The partners will also look at collaboration in LNG supply, trading and optimisation. They will review joint investments and capacity leasing arrangements for LNG carriers, storage, reload and trans-shipment facilities.
The signing of the deal on Tuesday signals the intent of the two parties to deepen their LNG ties after their first transaction.
The Business Times understands Pavilion Energy has already taken in a cargo from Novatek's Yamal LNG project that was shipped via Russia's North Sea Route.
Novatek has beaten expectations to complete the first Yamal trains on time and within budget. It has since moved on to pursue its second major project in Russia's LNG space. Its Arctic LNG 2 project involves the construction of three LNG trains each with 6.6 million tonnes per annum (mmtpa) of capacity.
Arctic LNG 2 ranks among the biggest LNG export projects in the world.
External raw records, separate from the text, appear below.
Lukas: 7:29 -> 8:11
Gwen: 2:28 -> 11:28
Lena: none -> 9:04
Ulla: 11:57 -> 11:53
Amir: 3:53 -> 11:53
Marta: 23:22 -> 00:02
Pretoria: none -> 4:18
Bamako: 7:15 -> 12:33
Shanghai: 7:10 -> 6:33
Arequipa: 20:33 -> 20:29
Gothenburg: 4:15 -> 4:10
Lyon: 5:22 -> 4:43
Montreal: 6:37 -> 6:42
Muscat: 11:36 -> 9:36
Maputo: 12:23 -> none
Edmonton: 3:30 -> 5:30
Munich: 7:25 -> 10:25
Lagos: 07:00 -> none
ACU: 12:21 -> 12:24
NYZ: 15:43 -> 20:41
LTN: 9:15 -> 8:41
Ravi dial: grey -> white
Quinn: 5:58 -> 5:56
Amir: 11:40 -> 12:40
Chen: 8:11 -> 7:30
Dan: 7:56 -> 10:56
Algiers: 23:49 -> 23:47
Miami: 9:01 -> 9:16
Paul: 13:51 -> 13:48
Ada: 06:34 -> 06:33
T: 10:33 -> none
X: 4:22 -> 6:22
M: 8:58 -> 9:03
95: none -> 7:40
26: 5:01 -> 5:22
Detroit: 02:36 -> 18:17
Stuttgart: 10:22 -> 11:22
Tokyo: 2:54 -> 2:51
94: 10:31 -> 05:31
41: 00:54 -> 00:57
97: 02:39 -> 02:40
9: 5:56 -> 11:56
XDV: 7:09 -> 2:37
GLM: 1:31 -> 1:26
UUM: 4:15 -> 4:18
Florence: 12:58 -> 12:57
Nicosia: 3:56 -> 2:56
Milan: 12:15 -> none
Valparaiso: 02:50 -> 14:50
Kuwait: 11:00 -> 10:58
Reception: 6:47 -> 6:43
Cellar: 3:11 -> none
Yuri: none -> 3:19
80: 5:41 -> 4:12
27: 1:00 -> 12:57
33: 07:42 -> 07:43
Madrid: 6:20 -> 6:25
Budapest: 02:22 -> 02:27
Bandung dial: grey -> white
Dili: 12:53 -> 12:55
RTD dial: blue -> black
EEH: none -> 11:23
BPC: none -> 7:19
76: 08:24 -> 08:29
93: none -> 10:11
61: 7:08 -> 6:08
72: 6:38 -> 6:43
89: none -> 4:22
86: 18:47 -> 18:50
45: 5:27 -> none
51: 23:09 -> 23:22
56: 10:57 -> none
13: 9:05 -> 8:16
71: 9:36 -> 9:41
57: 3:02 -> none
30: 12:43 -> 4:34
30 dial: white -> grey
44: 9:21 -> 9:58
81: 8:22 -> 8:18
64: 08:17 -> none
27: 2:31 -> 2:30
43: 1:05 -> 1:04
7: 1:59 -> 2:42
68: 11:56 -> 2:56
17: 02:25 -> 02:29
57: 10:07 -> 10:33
Wood Mackenzie's director for gas and LNG research, Nicholas Browne, noted that Arctic LNG 2's nameplate capacity is larger than Chevron's 15.2 mmtpa Gorgon LNG project in Australia and almost matches up with Cheniere's 22.5-mmtpa Sabine Pass project in the US. Cheniere is planning to sanction one more train for Sabine Pass next year.
Novatek has received strong state support for its Yamal LNG project and this is expected to extend to Arctic LNG 2, given that Russia wants to expand its clout in global LNG trade to rival that of the US and Qatar.
If Pavilion Energy chooses to come onboard Arctic LNG 2 as an equity investor, it may join others reportedly waiting in the wings - Saudi Aramco, France's supermajor Total and South Korea's Kogas to name a few.
But Arctic LNG 2 also needs to secure offtakers before it can stand a chance to take off ahead of other competing projects. Considering this, Mr Browne said: "If Novatek can sign an offtake contract in Singapore, it will be an important step forward to bring the project to a target final investment decision next year."
Pavilion Energy's Mr Barnaud said that this potential partnership coming on the back of Novatek's "impressive success in the LNG world" reinforces the Temasek-linked LNG player's "expansion... regionally and globally" from its anchor out of Singapore.
A partnership with Novatek may open up for Pavilion Energy, an avenue to also tap Russia's voracious appetite for LNG shipping and infrastructure. Mr Browne estimated that billions of dollars are now being spent on developing ice-breaking vessels, port facilities and a trans-shipment terminal sited along Russia's Kamchatka Peninsula.
All these are supposed to provide for year-round shipping to take place via Russia's North Sea Route in the Arctic waters. This is crucial for the country to stake its claim as a major global LNG player, Mr Browne explained.